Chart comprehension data
··········

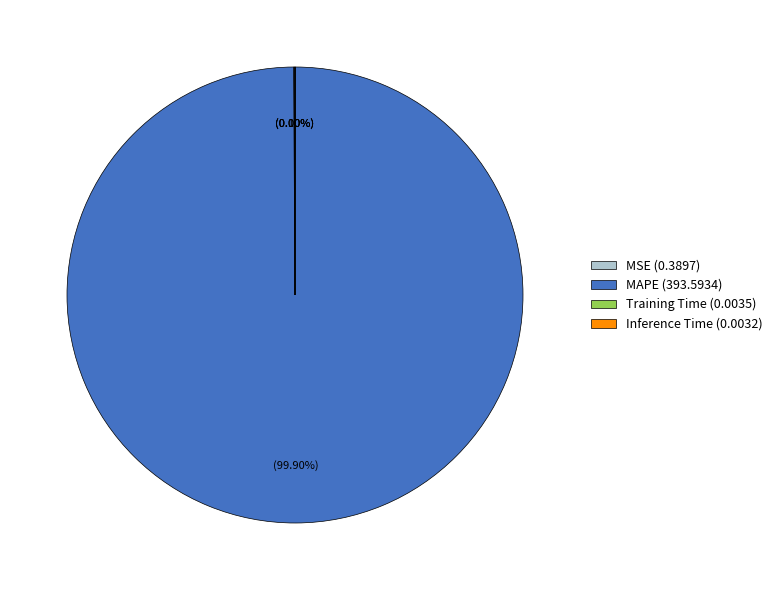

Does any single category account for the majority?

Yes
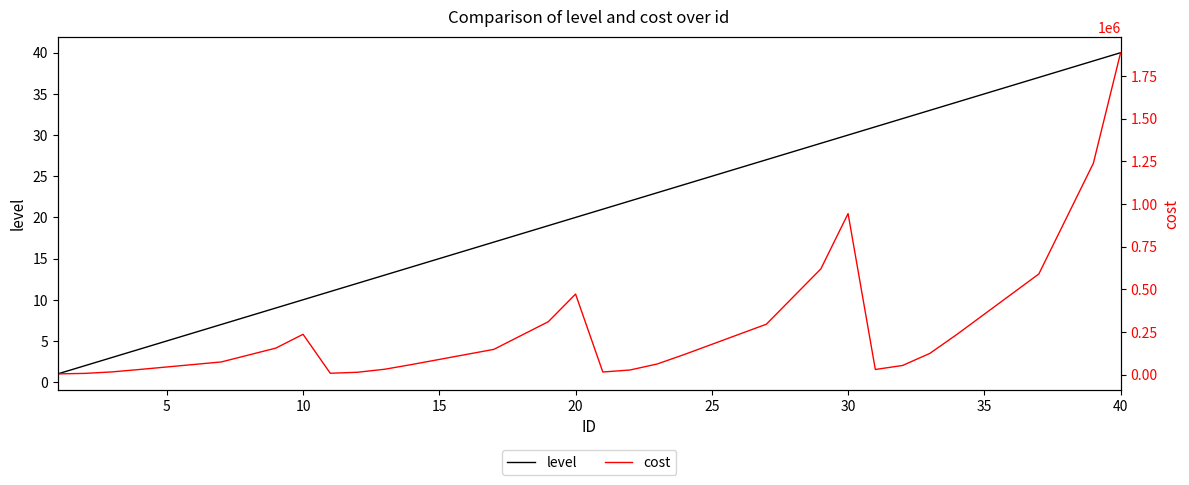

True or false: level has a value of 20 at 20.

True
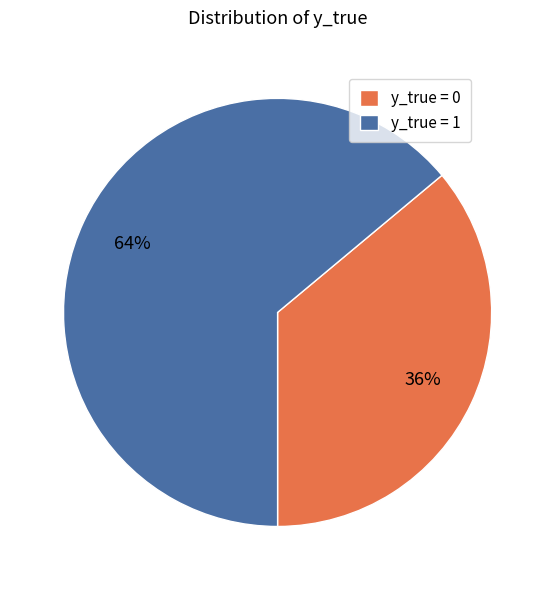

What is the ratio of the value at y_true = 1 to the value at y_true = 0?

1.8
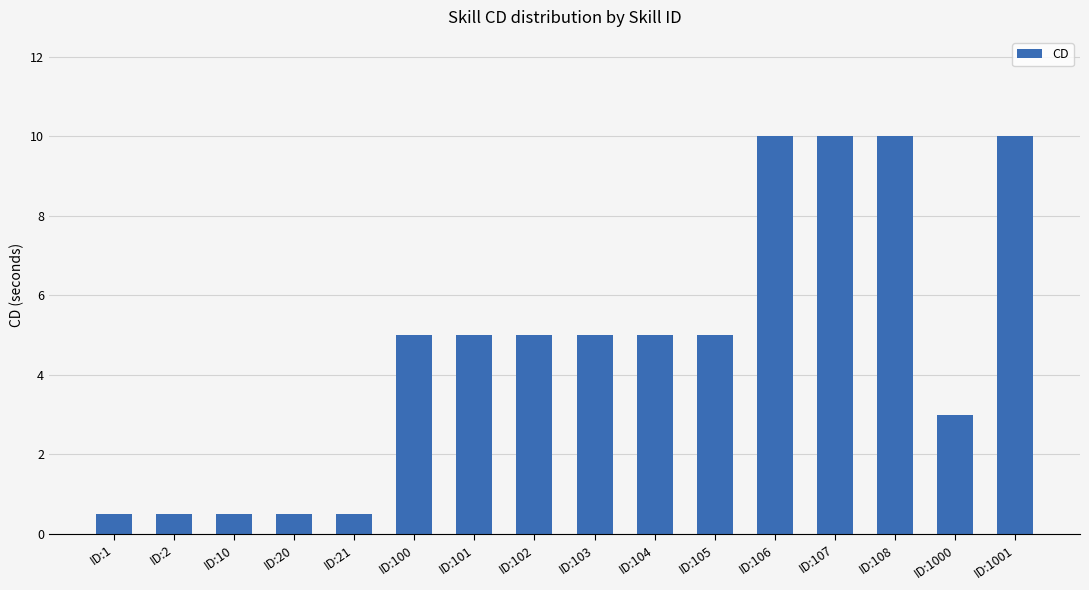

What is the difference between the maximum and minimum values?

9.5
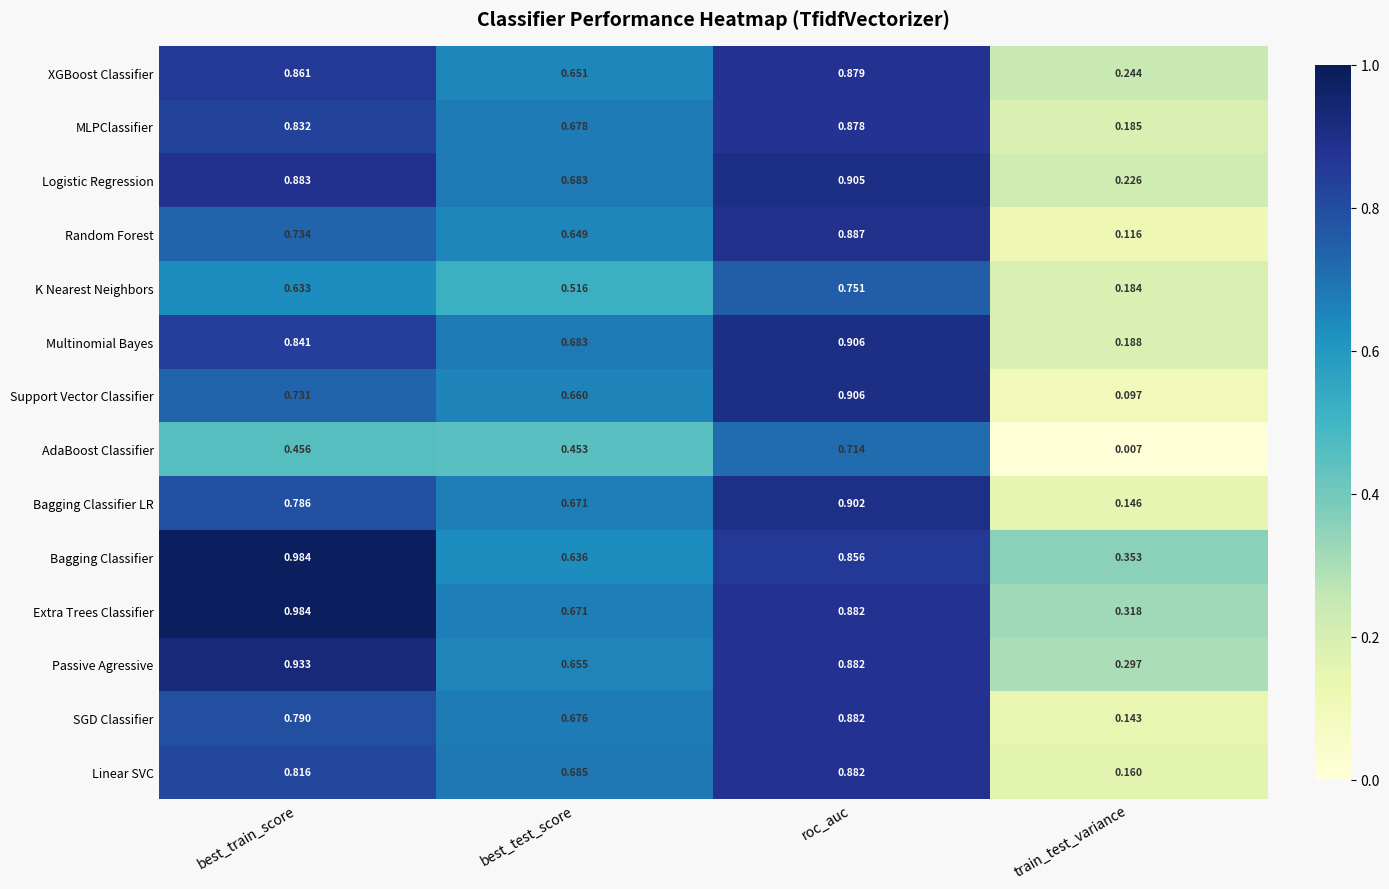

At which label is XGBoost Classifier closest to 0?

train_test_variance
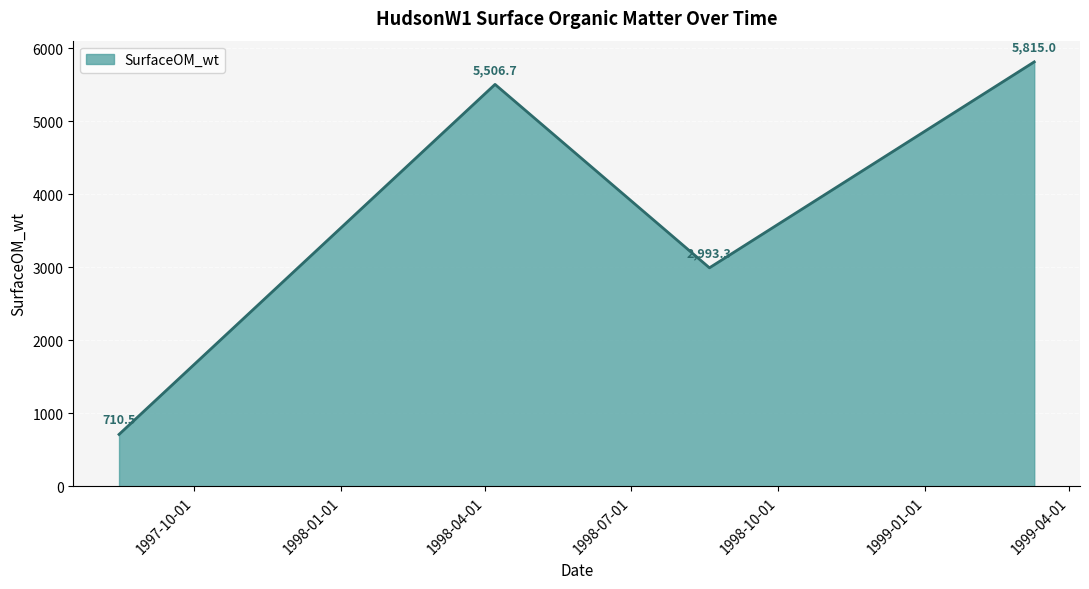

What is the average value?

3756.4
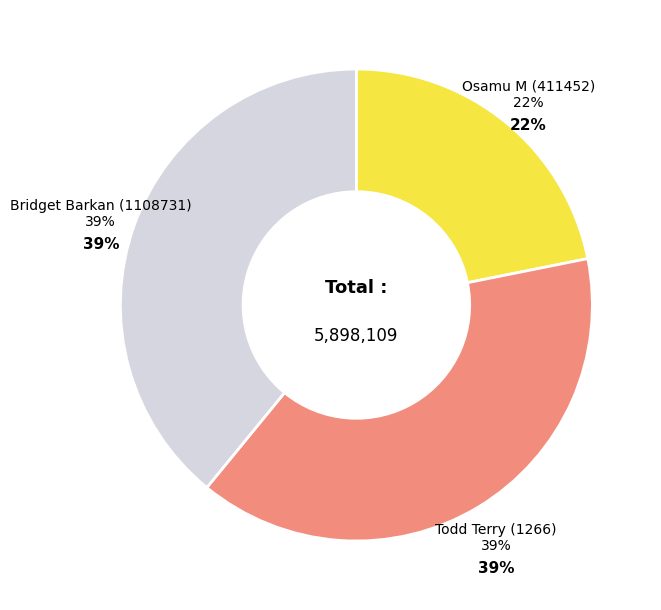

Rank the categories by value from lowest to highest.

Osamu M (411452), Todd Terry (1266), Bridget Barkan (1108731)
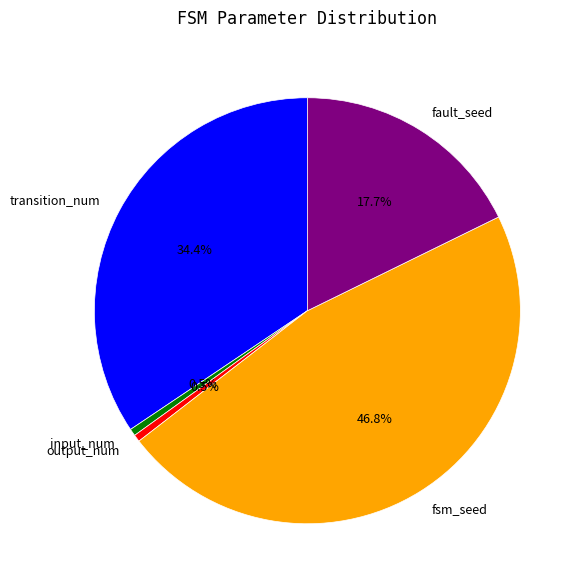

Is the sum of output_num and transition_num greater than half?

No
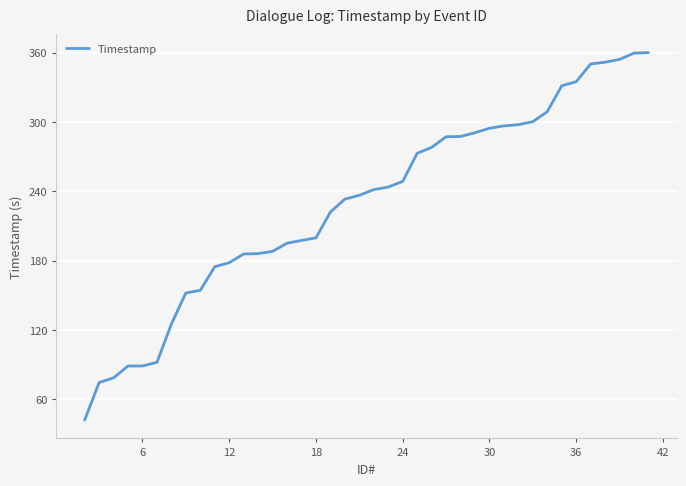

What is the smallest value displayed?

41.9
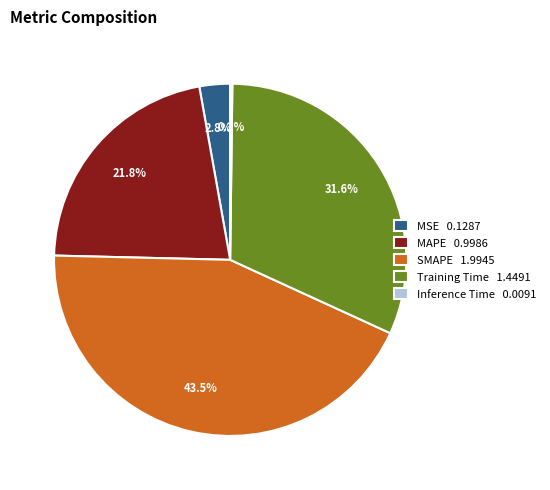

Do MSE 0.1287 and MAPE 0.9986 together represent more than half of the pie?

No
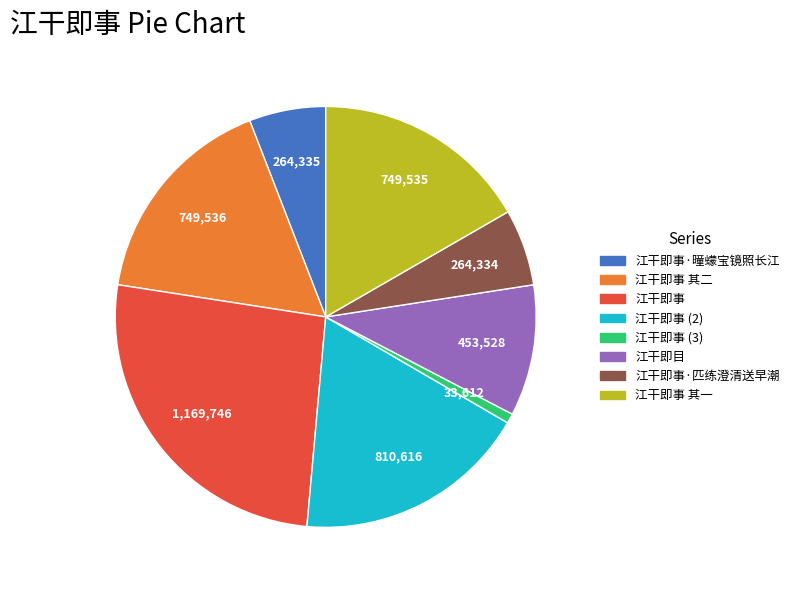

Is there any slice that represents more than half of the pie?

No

··········

WORK TASK: Return all of the rows above verbatim, with the pictures left out.

OUTPUT OF THE TASK:
Does any single category account for the majority?

Yes

True or false: level has a value of 20 at 20.

True

What is the ratio of the value at y_true = 1 to the value at y_true = 0?

1.8

What is the difference between the maximum and minimum values?

9.5

At which label is XGBoost Classifier closest to 0?

train_test_variance

What is the average value?

3756.4

Rank the categories by value from lowest to highest.

Osamu M (411452), Todd Terry (1266), Bridget Barkan (1108731)

Is the sum of output_num and transition_num greater than half?

No

What is the smallest value displayed?

41.9

Do MSE 0.1287 and MAPE 0.9986 together represent more than half of the pie?

No

Is there any slice that represents more than half of the pie?

No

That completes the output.